The latest news I’ve heard is that Barack Obama’s administration is looking for between $850 billion and $1 trillion in infrastructure spending over the next few years to address aging transportation infrastructure and help jumpstart the economy.
While I tend to be fairly fiscally conservative, I’m not completely opposed to the idea of spending some money to bring our nation into the 21st century. I do hope it is spent well, however. Gas prices have come down a lot in recent months, but the ultimate trend over the next fifty years is clearly up and to the right.
I hope that the short term repreieve we’ve been given from high gasoline prices doesn’t detract from our national focus on new and better energy and transportation policy. I own a car that I drive every day and often I am the only occupant. The car gets reasonable gas mileage, but since I live in the suburbs and drive in traffic it’s not spectacular gas mileage. Yet I have no other transportation options.

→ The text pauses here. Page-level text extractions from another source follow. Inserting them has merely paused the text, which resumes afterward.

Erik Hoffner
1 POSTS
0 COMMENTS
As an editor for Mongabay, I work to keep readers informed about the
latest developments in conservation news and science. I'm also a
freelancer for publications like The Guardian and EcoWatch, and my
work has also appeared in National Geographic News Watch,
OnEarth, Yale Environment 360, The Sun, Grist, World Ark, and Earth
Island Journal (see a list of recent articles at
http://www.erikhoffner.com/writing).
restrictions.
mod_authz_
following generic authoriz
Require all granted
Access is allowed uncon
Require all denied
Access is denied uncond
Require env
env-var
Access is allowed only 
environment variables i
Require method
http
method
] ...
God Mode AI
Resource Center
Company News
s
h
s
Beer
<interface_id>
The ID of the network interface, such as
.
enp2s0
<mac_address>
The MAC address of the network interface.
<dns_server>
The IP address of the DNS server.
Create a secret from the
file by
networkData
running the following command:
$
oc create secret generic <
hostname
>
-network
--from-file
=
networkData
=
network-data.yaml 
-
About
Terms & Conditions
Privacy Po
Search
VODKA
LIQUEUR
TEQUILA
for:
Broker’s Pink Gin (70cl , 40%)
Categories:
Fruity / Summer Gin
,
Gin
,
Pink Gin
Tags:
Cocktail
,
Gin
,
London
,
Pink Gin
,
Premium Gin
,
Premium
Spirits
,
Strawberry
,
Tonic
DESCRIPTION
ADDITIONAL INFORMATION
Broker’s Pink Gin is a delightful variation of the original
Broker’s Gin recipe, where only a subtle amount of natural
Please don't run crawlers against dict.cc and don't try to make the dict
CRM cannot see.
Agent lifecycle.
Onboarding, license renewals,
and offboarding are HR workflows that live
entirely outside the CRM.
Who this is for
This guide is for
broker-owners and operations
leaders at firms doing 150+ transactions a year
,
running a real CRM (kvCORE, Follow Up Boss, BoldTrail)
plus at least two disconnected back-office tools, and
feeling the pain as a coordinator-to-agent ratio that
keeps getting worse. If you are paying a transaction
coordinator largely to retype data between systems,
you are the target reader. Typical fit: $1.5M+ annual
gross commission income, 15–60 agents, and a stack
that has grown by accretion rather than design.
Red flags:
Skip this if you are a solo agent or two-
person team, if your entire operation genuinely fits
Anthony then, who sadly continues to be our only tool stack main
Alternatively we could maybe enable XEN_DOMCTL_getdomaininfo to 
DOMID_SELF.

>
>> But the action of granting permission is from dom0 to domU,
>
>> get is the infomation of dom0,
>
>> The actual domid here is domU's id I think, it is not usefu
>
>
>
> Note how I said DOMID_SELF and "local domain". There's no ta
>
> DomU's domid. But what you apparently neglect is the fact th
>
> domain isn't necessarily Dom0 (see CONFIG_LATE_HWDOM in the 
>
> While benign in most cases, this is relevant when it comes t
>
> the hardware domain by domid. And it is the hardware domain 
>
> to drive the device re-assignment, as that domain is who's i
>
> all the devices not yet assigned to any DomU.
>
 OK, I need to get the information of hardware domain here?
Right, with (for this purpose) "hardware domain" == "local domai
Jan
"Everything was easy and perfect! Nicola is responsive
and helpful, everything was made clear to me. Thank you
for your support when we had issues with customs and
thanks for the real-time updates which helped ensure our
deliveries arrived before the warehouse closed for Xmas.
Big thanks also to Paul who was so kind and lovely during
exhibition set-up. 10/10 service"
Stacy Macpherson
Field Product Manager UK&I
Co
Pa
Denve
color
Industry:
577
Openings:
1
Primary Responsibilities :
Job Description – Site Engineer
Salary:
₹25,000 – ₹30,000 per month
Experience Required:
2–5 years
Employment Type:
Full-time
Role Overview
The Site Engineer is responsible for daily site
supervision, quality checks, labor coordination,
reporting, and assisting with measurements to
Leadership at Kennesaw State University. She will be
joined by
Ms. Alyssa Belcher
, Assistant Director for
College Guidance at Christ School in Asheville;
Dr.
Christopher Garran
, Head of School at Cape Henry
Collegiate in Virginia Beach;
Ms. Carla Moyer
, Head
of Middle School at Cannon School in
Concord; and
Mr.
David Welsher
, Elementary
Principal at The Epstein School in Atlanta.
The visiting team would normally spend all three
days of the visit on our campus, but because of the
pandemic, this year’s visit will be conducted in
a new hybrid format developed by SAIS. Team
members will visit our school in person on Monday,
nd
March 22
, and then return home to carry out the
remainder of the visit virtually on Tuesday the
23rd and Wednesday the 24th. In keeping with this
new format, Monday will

Carpooling is not a solution since my work schedule varies and nobody I know lives near me and works where I work. Mass transit does not go from my home to my office. Yet I live in a fairly densely populated suburb of the nation’s capitol.
What I’d love to see is investment in ubiquitous mass transit in our urban and dense suburban areas. I’m not a huge fan of riding the bus, but my experiences with the Santa Clara Valley Light Rail system were positive when I lived in Silicon Valley. Why can’t the DC metro area have a comprehensive light rail system that interfaces with existing bus routes and heavy subway (Metro) stations?
From the renewable energy research I’ve done, it seems that hydrogen is our best bet for an energy future. Let’s start making the investment in hydrogen infrastructure today. The hydrogen fuel cell technology exists today and will only get better with time. But there is no fueling infrastructure. It’s the type of economic chicken and egg problem that the federal government is uniquely positioned to address.
I hope these sorts of things are on the infrastructure spending agenda. It would be a shame to waste a trillion dollars on more freeway lane expansions and bridges to nowhere.